**WORK TO BE COMPLETED**
Reproduce every line of the listing below word for word, leaving out the pictures.

----

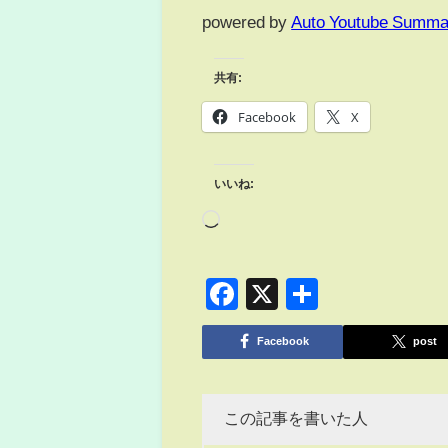
powered by
Auto Youtube Summa
共有:
Facebook
X
いいね:
Facebook
X
共
有
Facebook
post
この記事を書いた人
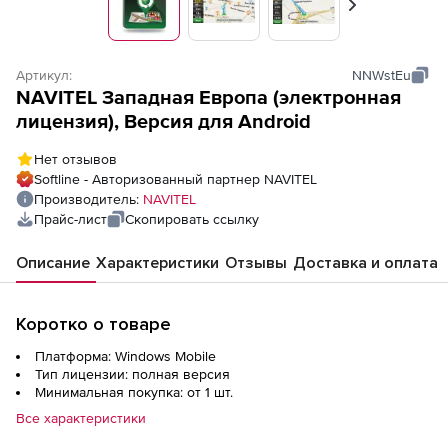
Вперед
Артикул:
NNWstEu
NAVITEL Западная Европа (электронная
лицензия), Версия для Android
Нет отзывов
Softline - Авторизованный партнер NAVITEL
Производитель:
NAVITEL
Прайс-лист
Скопировать ссылку
Описание
Характеристики
Отзывы
Доставка и оплата
Коротко о товаре
Платформа: Windows Mobile
Тип лицензии: полная версия
Минимальная покупка: от 1 шт.
Все характеристики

----

**ANSWER FOR THIS EXERCISE**
powered by
Auto Youtube Summa
共有:
Facebook
X
いいね:
Facebook
X
共
有
Facebook
post
この記事を書いた人
Вперед
Артикул:
NNWstEu
NAVITEL Западная Европа (электронная
лицензия), Версия для Android
Нет отзывов
Softline - Авторизованный партнер NAVITEL
Производитель:
NAVITEL
Прайс-лист
Скопировать ссылку
Описание
Характеристики
Отзывы
Доставка и оплата
Коротко о товаре
Платформа: Windows Mobile
Тип лицензии: полная версия
Минимальная покупка: от 1 шт.
Все характеристики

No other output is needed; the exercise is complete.